- Activity
Output, without alteration, the first line of the entries and each line after it, stopping with the line that contains "WAWANCARA EXSCLUSIF BERSAMA IBU KEPSEK".

Stored data entries
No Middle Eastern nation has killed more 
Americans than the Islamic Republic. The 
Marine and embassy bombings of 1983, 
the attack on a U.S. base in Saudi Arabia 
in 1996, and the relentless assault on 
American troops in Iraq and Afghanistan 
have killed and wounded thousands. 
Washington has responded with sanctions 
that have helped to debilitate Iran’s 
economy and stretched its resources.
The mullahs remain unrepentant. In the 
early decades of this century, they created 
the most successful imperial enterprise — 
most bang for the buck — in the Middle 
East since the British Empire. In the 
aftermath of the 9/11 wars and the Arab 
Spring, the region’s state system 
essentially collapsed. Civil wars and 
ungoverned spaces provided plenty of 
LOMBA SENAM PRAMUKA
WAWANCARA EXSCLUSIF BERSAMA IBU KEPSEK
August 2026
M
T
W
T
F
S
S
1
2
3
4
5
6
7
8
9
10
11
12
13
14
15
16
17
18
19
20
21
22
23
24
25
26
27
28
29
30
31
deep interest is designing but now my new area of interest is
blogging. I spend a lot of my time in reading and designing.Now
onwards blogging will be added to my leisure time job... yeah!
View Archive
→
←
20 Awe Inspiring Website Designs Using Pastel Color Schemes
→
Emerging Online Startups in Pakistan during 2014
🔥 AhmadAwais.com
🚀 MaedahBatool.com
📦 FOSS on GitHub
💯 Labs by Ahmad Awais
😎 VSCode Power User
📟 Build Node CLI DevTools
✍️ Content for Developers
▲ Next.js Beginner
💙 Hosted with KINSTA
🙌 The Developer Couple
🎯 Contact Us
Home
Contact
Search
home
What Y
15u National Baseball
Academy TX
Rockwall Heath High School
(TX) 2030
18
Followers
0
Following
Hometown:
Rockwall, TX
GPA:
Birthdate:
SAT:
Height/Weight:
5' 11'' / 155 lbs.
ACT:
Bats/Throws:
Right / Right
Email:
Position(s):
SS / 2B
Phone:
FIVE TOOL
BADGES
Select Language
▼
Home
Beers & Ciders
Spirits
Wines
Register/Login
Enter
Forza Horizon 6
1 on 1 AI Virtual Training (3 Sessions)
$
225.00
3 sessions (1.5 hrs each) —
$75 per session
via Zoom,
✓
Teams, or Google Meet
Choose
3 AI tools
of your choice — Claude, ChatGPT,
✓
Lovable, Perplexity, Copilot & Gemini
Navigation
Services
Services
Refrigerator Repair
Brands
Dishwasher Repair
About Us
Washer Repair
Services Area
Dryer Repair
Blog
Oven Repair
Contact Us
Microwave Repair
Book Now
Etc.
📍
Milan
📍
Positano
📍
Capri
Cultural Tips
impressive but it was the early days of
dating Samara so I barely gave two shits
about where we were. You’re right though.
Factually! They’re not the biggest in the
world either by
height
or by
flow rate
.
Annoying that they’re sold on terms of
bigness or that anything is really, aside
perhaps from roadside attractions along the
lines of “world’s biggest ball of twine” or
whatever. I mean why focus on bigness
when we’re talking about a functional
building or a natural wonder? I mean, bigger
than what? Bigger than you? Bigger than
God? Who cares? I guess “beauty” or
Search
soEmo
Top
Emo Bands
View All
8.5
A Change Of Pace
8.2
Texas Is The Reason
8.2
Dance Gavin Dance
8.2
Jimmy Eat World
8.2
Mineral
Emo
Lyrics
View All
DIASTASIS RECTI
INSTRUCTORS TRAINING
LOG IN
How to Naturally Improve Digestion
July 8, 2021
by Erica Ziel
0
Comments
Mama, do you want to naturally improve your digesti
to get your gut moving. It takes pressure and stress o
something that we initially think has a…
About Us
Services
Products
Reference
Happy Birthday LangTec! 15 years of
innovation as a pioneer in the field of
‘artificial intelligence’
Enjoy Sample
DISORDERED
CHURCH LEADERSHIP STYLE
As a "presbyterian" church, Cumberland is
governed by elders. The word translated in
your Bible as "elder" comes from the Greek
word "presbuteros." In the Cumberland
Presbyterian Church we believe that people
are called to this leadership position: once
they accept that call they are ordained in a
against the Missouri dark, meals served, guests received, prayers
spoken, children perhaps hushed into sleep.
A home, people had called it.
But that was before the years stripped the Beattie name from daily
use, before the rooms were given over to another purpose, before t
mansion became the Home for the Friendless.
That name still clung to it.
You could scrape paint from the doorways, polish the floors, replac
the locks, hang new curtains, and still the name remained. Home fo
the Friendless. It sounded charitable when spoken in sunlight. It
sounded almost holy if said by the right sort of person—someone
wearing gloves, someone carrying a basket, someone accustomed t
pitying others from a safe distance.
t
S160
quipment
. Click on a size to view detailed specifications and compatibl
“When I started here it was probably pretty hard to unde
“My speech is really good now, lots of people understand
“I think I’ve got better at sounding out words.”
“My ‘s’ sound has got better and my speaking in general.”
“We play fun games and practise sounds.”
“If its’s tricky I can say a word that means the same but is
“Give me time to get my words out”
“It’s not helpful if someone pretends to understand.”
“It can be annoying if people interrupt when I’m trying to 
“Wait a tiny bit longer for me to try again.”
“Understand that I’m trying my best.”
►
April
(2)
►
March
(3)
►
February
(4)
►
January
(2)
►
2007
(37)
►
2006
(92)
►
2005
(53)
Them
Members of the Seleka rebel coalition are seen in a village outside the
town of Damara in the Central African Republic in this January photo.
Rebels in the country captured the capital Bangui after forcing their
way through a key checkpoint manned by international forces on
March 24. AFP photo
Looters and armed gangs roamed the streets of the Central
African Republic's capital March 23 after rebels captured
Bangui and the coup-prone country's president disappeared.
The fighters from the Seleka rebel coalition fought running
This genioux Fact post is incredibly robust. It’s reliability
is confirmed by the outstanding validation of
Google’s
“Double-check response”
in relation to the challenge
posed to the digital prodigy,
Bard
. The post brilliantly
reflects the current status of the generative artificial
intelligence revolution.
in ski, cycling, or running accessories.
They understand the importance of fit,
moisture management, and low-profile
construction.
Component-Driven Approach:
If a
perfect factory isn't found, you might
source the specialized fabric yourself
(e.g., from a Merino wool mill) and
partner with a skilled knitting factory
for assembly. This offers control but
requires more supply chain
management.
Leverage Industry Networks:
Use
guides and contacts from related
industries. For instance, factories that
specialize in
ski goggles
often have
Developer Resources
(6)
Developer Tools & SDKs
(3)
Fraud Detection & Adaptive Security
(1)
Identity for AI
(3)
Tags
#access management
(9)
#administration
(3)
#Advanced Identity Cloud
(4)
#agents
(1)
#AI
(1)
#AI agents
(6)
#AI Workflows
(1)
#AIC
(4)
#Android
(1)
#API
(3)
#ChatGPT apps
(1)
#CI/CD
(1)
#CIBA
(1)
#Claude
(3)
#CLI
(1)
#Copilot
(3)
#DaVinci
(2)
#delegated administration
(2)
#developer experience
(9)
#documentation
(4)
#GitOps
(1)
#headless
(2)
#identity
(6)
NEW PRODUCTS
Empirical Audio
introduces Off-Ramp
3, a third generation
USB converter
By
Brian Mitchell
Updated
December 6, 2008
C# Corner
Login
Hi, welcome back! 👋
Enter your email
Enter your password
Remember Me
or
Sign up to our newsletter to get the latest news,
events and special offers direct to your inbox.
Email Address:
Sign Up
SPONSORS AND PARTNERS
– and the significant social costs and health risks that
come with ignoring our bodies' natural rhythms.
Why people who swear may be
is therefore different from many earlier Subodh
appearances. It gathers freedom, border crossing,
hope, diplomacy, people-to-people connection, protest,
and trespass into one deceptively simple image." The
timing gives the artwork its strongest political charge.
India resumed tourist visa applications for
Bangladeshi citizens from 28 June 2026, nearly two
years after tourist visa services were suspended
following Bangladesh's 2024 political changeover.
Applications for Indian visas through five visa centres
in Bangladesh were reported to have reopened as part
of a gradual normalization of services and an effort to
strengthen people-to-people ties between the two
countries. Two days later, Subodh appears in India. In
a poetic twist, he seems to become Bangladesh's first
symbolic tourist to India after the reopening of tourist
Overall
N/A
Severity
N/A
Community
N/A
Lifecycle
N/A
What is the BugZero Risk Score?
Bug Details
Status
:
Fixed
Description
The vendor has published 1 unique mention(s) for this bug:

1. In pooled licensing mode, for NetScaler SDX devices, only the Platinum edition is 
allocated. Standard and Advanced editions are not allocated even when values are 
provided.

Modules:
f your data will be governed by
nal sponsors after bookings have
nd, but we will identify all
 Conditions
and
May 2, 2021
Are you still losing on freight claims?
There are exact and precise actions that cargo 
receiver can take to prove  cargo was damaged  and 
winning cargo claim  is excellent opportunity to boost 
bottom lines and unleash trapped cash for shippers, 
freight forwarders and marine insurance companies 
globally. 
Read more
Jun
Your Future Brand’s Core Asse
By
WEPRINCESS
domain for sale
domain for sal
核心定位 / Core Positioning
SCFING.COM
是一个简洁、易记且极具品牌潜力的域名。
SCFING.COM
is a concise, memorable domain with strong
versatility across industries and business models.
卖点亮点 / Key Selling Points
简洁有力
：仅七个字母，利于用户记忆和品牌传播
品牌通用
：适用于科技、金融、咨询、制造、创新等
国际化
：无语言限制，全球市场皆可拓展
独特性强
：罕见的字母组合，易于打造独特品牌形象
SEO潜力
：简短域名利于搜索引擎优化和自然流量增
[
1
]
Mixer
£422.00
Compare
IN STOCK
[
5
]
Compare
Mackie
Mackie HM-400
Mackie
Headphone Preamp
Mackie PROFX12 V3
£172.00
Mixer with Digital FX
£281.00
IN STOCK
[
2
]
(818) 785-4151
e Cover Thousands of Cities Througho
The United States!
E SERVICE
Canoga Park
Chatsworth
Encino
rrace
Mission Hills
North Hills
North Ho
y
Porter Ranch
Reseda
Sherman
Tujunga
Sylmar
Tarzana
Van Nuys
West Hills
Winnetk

- The answer
No Middle Eastern nation has killed more 
Americans than the Islamic Republic. The 
Marine and embassy bombings of 1983, 
the attack on a U.S. base in Saudi Arabia 
in 1996, and the relentless assault on 
American troops in Iraq and Afghanistan 
have killed and wounded thousands. 
Washington has responded with sanctions 
that have helped to debilitate Iran’s 
economy and stretched its resources.
The mullahs remain unrepentant. In the 
early decades of this century, they created 
the most successful imperial enterprise — 
most bang for the buck — in the Middle 
East since the British Empire. In the 
aftermath of the 9/11 wars and the Arab 
Spring, the region’s state system 
essentially collapsed. Civil wars and 
ungoverned spaces provided plenty of 
LOMBA SENAM PRAMUKA
WAWANCARA EXSCLUSIF BERSAMA IBU KEPSEK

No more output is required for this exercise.